_Directions for this task:_ Please rewrite the part of the holding space text that opens with the words containing "They didn’t attempt" and closes with "time and space.", putting "arm" in place of "shoulder".
═══ Given text ═══
Holding Space

When I first started my training as a Breathwork Facilitator with Breathing Space, I wasn’t totally sure what was meant by the term holding space. It was used a lot! I began to realise we don’t just hold space for others, we hold it for ourselves too. But what does it mean? There were other terms that were used, like ‘going to our tender edges’ and ‘container’ and ‘framing’ that were somewhat new to many of the participants.

But going back to that space holding concept for now, I began to see it as a beautiful way to sum up what we have been doing naturally in many situations for as long as we can remember and of course we did it a lot more before mobile phones arrived to take our attention away from the person we are with. Holding space means being present for someone. Fully present. Not just physically present, but mentally and emotionally and spiritually present for this person who is with you.

Cast your mind to the last time someone did that with you? Remember how there was no judgment, no interruptions, no taking over the conversation and changing the topic, no bringing the conversation back round to them and their stories, however relevant? There was space for you to simply collect your thoughts, to deeply feel your emotions and to openly express yourself how you needed to within that time you had together. There was compassion and openness and a willingness to explore and you felt safe enough to experience vulnerability as you lowered the mask that we wear to hide our true selves so well.

They didn’t attempt to put themselves in your shoes and solve your problems. They listened and they really heard you. They saw and they really witnessed you. Maybe they placed a hand on your shoulder and they really held you. They stayed with you and they really understood you and cared about you and supported you unconditionally in this time and space.  

One of the most difficult practices that I have begun to put into my daily life is to be fully present physically, emotionally, mentally and spiritually for myself without judgement or problem-solving creeping in. Taking the playful curiosity of a child, I invite myself to just sit for a while and tune in to myself, letting thoughts come and go and observing the accompanying emotions without any other objective than to be still with myself and witness myself with love and compassion.

At first, it was so hard not to jump up and get on with some action that sprang to mind as a solution to some problem that my thoughts took me to. Or to make notes on the same. It was hard not to let in that inner critic who is so quick to judge. But I got quite accustomed to the practice and began to look forward to it. I found that the better I got at holding space for myself, the better I got at actively listening to others and holding space for them.

It is the most beautiful thing to have a conversation with a client and be able to support them with a conscious connected breathwork that gives them more of that sense that they are safe, they are held and they can trust their inner wisdom and their breath to take them where they need to go with whatever thoughts, emotions, physical movements and spiritual experiences that may arise.

Last week a client who has participated in my conscious connected breathwork journey as a breather and who has visited me often for Bowen Therapy and Reiki commented, “You really listen, don’t you? You make it feel like we are just having a conversation, but you’re taking everything in and that’s how you know what’s needed in the breathwork session, isn’t it?” I agreed and told him what I’d learnt about this concept of holding space.
═══ Data section ═══
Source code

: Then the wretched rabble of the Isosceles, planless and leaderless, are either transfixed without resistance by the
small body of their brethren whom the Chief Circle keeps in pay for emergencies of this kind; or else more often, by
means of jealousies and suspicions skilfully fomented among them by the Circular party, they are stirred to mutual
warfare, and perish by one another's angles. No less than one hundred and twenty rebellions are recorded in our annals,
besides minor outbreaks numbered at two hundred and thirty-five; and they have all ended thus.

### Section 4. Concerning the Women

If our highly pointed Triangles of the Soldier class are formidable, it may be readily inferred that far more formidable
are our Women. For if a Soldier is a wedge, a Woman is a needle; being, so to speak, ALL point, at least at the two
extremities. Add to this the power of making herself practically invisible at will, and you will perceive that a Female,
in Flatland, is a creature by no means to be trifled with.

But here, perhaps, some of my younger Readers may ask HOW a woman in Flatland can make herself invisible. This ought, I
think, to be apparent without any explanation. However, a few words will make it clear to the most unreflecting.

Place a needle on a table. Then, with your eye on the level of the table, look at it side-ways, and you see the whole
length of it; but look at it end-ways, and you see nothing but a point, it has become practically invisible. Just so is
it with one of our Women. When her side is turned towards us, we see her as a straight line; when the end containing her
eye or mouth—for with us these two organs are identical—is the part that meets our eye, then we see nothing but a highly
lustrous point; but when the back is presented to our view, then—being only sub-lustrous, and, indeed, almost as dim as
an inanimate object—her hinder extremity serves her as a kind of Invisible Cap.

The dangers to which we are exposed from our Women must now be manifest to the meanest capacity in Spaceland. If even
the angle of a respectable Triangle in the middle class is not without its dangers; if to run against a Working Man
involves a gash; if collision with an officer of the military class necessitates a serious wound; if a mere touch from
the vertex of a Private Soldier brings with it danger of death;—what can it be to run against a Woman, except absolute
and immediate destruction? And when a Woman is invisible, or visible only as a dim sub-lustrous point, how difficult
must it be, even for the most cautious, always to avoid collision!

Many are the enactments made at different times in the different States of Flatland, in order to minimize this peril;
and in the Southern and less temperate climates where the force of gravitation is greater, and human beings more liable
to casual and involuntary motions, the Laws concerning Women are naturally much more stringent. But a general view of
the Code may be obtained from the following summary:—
═══
_Solution:_
They didn’t attempt to put themselves in your shoes and solve your problems. They listened and they really heard you. They saw and they really witnessed you. Maybe they placed a hand on your arm and they really held you. They stayed with you and they really understood you and cared about you and supported you unconditionally in this time and space.